=== Assignment ===
The line containing "with our overall" marks the end: write out exactly every line from the first line of the data below through that line, and only those.

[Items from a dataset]

----------

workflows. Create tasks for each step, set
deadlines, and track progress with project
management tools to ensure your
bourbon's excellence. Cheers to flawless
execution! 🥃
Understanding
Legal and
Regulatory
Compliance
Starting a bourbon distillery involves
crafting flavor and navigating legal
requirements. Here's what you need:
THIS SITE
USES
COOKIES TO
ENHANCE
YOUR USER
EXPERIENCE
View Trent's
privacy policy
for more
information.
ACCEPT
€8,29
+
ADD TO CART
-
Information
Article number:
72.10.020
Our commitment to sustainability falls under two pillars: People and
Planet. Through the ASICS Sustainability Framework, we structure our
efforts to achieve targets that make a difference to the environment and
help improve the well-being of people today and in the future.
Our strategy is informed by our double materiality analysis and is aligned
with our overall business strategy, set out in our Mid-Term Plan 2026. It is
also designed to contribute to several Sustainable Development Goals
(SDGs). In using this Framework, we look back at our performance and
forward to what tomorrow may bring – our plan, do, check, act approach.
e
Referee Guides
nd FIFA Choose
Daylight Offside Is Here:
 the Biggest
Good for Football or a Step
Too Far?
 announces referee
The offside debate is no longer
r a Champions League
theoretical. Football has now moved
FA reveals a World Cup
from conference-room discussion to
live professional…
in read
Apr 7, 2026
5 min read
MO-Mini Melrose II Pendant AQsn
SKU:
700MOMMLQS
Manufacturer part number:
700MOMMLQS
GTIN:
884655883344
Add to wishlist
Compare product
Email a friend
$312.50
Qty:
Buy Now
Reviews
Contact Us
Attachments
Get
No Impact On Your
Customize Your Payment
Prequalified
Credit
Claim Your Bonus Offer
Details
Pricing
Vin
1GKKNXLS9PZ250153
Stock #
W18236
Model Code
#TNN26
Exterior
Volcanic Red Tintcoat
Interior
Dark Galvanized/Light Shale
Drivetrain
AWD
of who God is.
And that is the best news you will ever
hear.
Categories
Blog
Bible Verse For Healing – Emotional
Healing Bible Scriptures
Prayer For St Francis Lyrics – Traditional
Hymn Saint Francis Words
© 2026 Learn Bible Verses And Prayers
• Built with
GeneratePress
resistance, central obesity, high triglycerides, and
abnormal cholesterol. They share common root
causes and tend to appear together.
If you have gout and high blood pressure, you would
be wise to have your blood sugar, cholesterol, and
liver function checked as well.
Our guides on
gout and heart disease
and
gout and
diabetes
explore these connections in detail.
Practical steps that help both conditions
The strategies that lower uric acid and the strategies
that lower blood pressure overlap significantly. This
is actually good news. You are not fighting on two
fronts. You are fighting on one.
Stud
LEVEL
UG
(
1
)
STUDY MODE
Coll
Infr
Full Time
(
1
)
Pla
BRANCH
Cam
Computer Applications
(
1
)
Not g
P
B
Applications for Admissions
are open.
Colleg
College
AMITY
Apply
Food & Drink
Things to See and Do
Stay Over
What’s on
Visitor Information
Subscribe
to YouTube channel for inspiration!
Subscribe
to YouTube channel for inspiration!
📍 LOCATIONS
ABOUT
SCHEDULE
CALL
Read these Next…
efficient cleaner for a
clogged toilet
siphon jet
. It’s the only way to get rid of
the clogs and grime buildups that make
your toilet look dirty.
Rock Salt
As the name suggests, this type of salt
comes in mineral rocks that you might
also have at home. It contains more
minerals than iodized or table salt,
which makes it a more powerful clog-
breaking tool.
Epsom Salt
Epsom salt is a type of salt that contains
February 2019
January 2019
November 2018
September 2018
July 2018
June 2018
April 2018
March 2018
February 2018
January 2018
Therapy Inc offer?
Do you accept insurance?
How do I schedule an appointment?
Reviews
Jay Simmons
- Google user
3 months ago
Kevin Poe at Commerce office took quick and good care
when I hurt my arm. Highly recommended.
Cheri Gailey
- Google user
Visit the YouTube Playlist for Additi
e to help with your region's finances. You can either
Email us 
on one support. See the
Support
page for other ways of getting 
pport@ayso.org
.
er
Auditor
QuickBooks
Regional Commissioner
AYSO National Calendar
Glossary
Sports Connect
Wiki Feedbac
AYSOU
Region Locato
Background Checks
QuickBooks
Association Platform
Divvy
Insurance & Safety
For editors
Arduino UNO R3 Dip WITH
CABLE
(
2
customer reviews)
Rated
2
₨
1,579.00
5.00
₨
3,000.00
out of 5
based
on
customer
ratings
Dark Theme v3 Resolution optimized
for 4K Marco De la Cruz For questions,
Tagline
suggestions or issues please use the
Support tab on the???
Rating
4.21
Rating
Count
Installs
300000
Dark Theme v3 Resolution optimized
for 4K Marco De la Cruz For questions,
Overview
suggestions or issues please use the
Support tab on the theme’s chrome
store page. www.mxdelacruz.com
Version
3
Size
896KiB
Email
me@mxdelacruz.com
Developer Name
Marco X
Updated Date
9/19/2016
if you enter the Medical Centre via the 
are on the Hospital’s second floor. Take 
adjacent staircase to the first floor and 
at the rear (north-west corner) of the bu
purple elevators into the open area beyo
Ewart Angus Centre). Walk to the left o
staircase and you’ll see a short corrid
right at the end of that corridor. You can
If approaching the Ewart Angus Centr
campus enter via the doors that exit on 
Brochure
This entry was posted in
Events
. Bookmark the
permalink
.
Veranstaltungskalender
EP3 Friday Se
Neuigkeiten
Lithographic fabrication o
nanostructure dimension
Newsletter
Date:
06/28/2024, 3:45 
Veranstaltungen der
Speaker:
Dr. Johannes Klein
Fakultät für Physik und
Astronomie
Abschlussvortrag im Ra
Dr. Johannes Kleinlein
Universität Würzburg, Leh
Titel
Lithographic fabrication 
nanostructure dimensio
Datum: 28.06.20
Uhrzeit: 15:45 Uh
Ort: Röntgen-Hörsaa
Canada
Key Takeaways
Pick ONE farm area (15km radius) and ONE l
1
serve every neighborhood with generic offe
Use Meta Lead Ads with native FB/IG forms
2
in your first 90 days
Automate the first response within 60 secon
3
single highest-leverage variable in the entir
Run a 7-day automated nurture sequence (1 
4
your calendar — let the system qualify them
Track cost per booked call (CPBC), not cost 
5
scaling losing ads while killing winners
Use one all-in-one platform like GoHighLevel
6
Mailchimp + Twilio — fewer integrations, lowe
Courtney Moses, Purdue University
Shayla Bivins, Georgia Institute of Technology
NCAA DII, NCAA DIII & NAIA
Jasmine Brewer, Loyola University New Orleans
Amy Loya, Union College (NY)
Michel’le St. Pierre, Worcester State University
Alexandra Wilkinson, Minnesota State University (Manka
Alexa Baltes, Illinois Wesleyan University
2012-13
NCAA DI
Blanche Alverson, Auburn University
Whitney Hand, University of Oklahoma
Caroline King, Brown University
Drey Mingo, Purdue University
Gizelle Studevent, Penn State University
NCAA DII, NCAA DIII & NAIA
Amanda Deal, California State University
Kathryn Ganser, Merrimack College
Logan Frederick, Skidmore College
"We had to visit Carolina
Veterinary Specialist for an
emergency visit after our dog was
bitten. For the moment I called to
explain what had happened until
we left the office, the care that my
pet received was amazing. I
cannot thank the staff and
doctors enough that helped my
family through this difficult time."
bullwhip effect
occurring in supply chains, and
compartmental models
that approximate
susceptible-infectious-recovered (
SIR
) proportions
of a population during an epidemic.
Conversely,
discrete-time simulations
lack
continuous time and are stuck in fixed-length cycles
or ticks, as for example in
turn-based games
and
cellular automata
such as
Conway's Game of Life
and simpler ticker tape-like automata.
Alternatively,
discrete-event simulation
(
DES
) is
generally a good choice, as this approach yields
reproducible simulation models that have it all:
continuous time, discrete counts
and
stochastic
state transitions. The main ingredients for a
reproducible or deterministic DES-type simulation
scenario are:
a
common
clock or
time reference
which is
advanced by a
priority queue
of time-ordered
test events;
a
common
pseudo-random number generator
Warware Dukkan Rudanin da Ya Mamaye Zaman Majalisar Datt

----------

=== Expected answer ===
workflows. Create tasks for each step, set
deadlines, and track progress with project
management tools to ensure your
bourbon's excellence. Cheers to flawless
execution! 🥃
Understanding
Legal and
Regulatory
Compliance
Starting a bourbon distillery involves
crafting flavor and navigating legal
requirements. Here's what you need:
THIS SITE
USES
COOKIES TO
ENHANCE
YOUR USER
EXPERIENCE
View Trent's
privacy policy
for more
information.
ACCEPT
€8,29
+
ADD TO CART
-
Information
Article number:
72.10.020
Our commitment to sustainability falls under two pillars: People and
Planet. Through the ASICS Sustainability Framework, we structure our
efforts to achieve targets that make a difference to the environment and
help improve the well-being of people today and in the future.
Our strategy is informed by our double materiality analysis and is aligned
with our overall business strategy, set out in our Mid-Term Plan 2026. It is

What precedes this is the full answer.